=== Source document ===

# CO2 through Canister Filter



## andy485 (Aug 19, 2005)

I have read that you can inject CO2 through your canister filter. I have a older model fluval that I would like to do this with. If I just put my co2 line into the intake tube of the filter will it work this way?


----------



## Phaturkey (Jan 15, 2007)

it should work great, just dont have the rate to far up, or the effect will stop.

I have mine set up and no bubbles come out of the outtake, which means it chops it up quite nice. , you just might want to drill a small hole in the intake to make sure the bubbles make it in there.


----------



## evercl92 (Aug 14, 2006)

Linky


----------



## andy485 (Aug 19, 2005)

What do you mean by rate? The water flow rate or the bubble rate going into the canister filter? Also, If you start seeing bubbles coming out of your outtake then that means some of the CO2 is not dissolving, right? So you should turn the bubble rate down until no bubbles come out of the outtake. Then hope you have a high enough level of co2. Am I thinking right?


----------



## evercl92 (Aug 14, 2006)

I used to run about 5-6bps in my tank, before I did the CO2 into canister method. When I switched, I went to 2 bps, and got better results. My thinking is that you should measure CO2 using KH and pH, rather than tweaking it to when you no longer see bubbles from the output of the filter. How big is your tank? I got really good CO2 diffusion (35-40ppm CO2) in my 120gal using this method - so, assuming you have a smaller tank, you could prob get away with a little lower CO2 rate.


----------

===

**Problem statement:** Retype the passage from the forum thread on injecting CO2 through a canister filter, between "I have read" and "work this way?", inclusive.

=== Data for review ===

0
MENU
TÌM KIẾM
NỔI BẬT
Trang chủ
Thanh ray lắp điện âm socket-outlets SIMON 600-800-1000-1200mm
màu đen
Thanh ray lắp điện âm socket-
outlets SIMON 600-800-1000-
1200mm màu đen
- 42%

===

**Solution for this exercise:**
I have read that you can inject CO2 through your canister filter. I have a older model fluval that I would like to do this with. If I just put my co2 line into the intake tube of the filter will it work this way?